Es ist ein Schachzug, der Trump mehr nützt als sonst jemandem. Denn damit stilisiert er sich zum großen Enthüller – obwohl die gesetzliche Geheimhaltungsfrist sowieso abläuft und er sie einfach nur nicht blockiert.

Zudem nutzt er damit seiner Agenda: Der Akten-Hype dürfte falsche Fährten eröffnen, die Verschwörungstheoretiker befeuern, das Vertrauen in den Staat weiter erodieren und Trumps parallele Schattenwelt stärken, in der Realität und Fiktion immer mehr im Fake-News-Dunst verschwimmen.

AFP

Donald Trump

Warum kommen die Akten ausgerechnet jetzt heraus?
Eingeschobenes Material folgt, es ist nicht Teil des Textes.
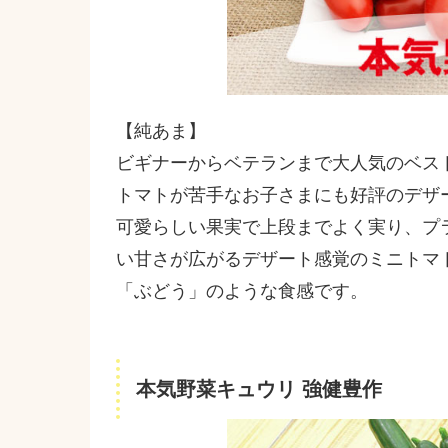
【純あま】
ビギナーからベテランまで大人気のベス
トマトが苦手なお子さまにも好評のデザ
可愛らしい果実で上段までよく実り、プ
い甘さが広がるデザート感覚のミニトマト
「ぶどう」のような食感です。
本気野菜キュウリ 強健豊作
Trump nutzt die Gunst der Stunde. Das US-Nationalarchiv birgt rund fünf Millionen Aktenseiten über das Kennedy-Attentat, die meisten von CIA und FBI. Nach Oliver Stones Verschwörungsfilm „JFK“ ordnete der Kongress 1992 an, die Papiere schrittweise zugänglich zu machen. 88 Prozent des Materials sind inzwischen öffentlich und von Historikern erschöpfend durchforstet. Bis auf mehr als 33.000 Seiten, von denen 30.000 bisher nur geschwärzt zu lesen waren. Die blieben für 25 Jahre gesperrt. Stichtag: 26. Oktober 2017.
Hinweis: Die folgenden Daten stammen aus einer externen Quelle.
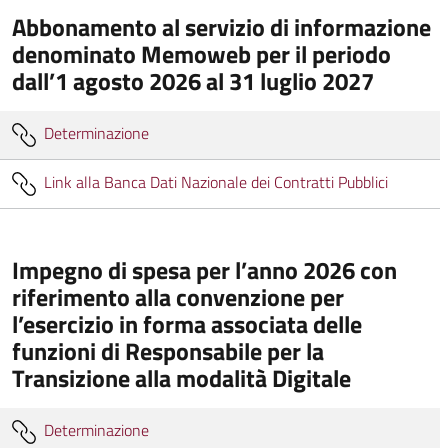
Abbonamento al servizio di informazione
denominato Memoweb per il periodo
dall’1 agosto 2026 al 31 luglio 2027
Determinazione
Link alla Banca Dati Nazionale dei Contratti Pubblici
Impegno di spesa per l’anno 2026 con
riferimento alla convenzione per
l’esercizio in forma associata delle
funzioni di Responsabile per la
Transizione alla modalità Digitale
Determinazione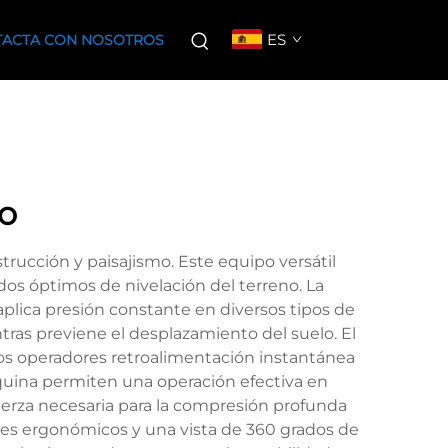
ES
ACTA CON NOSOTROS
no
rucción y paisajismo. Este equipo versátil
os óptimos de nivelación del terreno. La
ica presión constante en diversos tipos de
ras previene el desplazamiento del suelo. El
os operadores retroalimentación instantánea
áquina permiten una operación efectiva en
fuerza necesaria para la compresión profunda
les ergonómicos y una vista de 360 grados de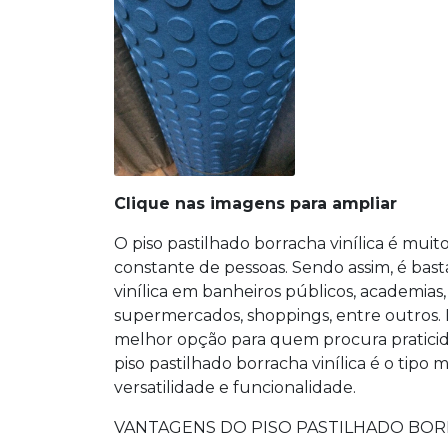
Clique nas imagens para ampliar
O
piso pastilhado borracha vinílica
é muito
constante de pessoas. Sendo assim, é ba
vinílica
em banheiros públicos, academias, es
supermercados, shoppings, entre outros.
melhor opção para quem procura praticid
piso pastilhado borracha vinílica
é o tipo m
versatilidade e funcionalidade.
VANTAGENS DO PISO PASTILHADO BOR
Was könnte in den Akten stehen?

Experten erwarten keine großen Enthüllungen, die die offizielle Version erschüttern könnten: Oswald – der zwei Tage später selbst erschossen wurde – handelte demnach alleine (hier kommen Sie zu einer interaktiven Tatortbegehung aus Dallas). Trotzdem gibt es offene Fragen, vor allem um eine Reise Oswalds nach Mexiko-Stadt kurz vor dem Anschlag, bei der er von der CIA beschattet wurde, sich mit kubanischen und sowjetischen Agenten traf und über seine Attentatspläne sprach.

Das legt nahe, dass die US-Behörden vorab Bescheid wussten oder die Ermittlungen später behinderten. Kürzlich freigegebenen Akten zufolge verschwieg die CIA ihre Erkenntnisse, um ihre fehlgeschlagenen Attentatspläne gegen Kubas Machthaber Fidel Castro zu vertuschen. Andere erwarten sich Aufschluss über Oswalds bisher schwammige Mordmotive – sowie die Namen zahlloser Exilkubaner in Florida, die damals an Umsturzversuchen gegen Castro beteiligt gewesen sein sollen.
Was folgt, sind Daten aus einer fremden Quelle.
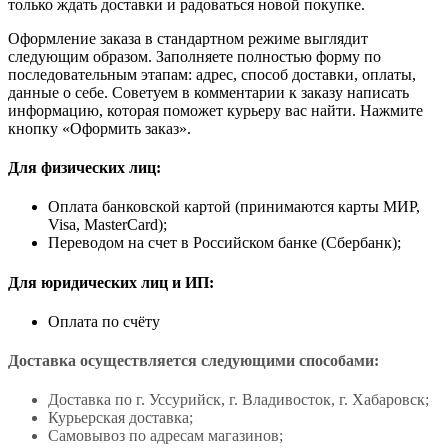
только ждать доставки и радоваться новой покупке.
Оформление заказа в стандартном режиме выглядит
следующим образом. Заполняете полностью форму по
последовательным этапам: адрес, способ доставки, оплаты,
данные о себе. Советуем в комментарии к заказу написать
информацию, которая поможет курьеру вас найти. Нажмите
кнопку «Оформить заказ».
Для физических лиц:
Оплата банковской картой (принимаются карты МИР,
Visa, MasterCard);
Переводом на счет в Российском банке (Сбербанк);
Для юридических лиц и ИП:
Оплата по счёту
Доставка осуществляется следующими способами:
Доставка по г. Уссурийск, г. Владивосток, г. Хабаровск;
Курьерская доставка;
Самовывоз по адресам магазинов;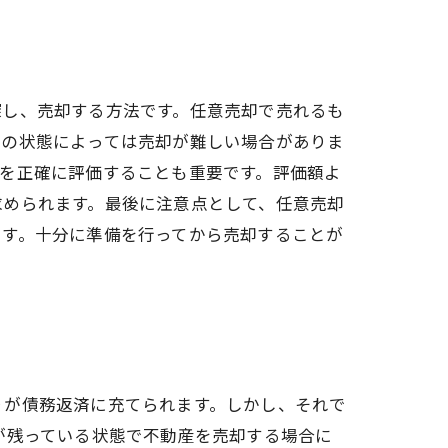
探し、売却する方法です。任意売却で売れるも
件の状態によっては売却が難しい場合がありま
を正確に評価することも重要です。評価額よ
求められます。最後に注意点として、任意売却
です。十分に準備を行ってから売却することが
りが債務返済に充てられます。しかし、それで
が残っている状態で不動産を売却する場合に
Der Moment kurz vor dem Attentat in Dallas (1963)

REUTERS

Der Moment kurz vor dem Attentat in Dallas (1963)

Was erhoffen sich Verschwörungsfanatiker?

Verschwörungstheoretiker und Trump-Fans fiebern der Bestätigung alter und neuer Fantasien entgegen. Eine ihrer jüngsten Thesen verbreitete Trump voriges Jahr gegen Vorwahlgegner Ted Cruz: Dessen Vater sei ein Kumpan Oswalds gewesen.

Zeugen hätten ihn identifiziert, twitterte am Mittwoch Trump-Intimus Roger Stone, der Trump persönlich zur Freigabe der Akten bewogen haben will. Stone glaubt, Kennedys Vize und Nachfolger Lyndon B. Johnson habe den Mord über CIA und FBI eingefädelt – womit sich auch die heutigen Demokraten diffamieren ließen. Andere Theorien: Die Mafia, Kuba oder Russland zogen die Fäden. Mit der Veröffentlichung wird all das neu aufflammen – und erst recht, sollten doch Teile der Akten blockiert bleiben.

Wie läuft die Veröffentlichung ab?

Die Publikation „könnte ein Fiasko werden“, warnen die Kennedy-Experten Philip Shenon und Larry Sabato im Magazin „Politico“. Denn die National Archives and Records Administration (NARA) will alle Dokumente auf einen Schlag online freischalten. Beim letzten JFK-Aktenschub im Juli hielten die Server dem Andrang nicht stand und brachen tagelang zusammen. Diesmal will NARA besser vorbereitet sein, kämpfte aber angeblich bis zuletzt weiter mit technischen Problemen.

Und auch wenn die PDF-Dateien schnell herunterzuladen sind, sind sie möglicherweise nur schwer verständlich. „Viele Dokumente entpuppten sich als unleserlich oder wimmelten vor CIA- und FBI-Codenamen und anderem Fachjargon“, berichteten Shenon und Sabato, die das Archiv schon früher für Bücher über das Attentat durchkämmten. Es werde „Monate oder Jahre“ dauern, bis man aus ihnen schlau werde.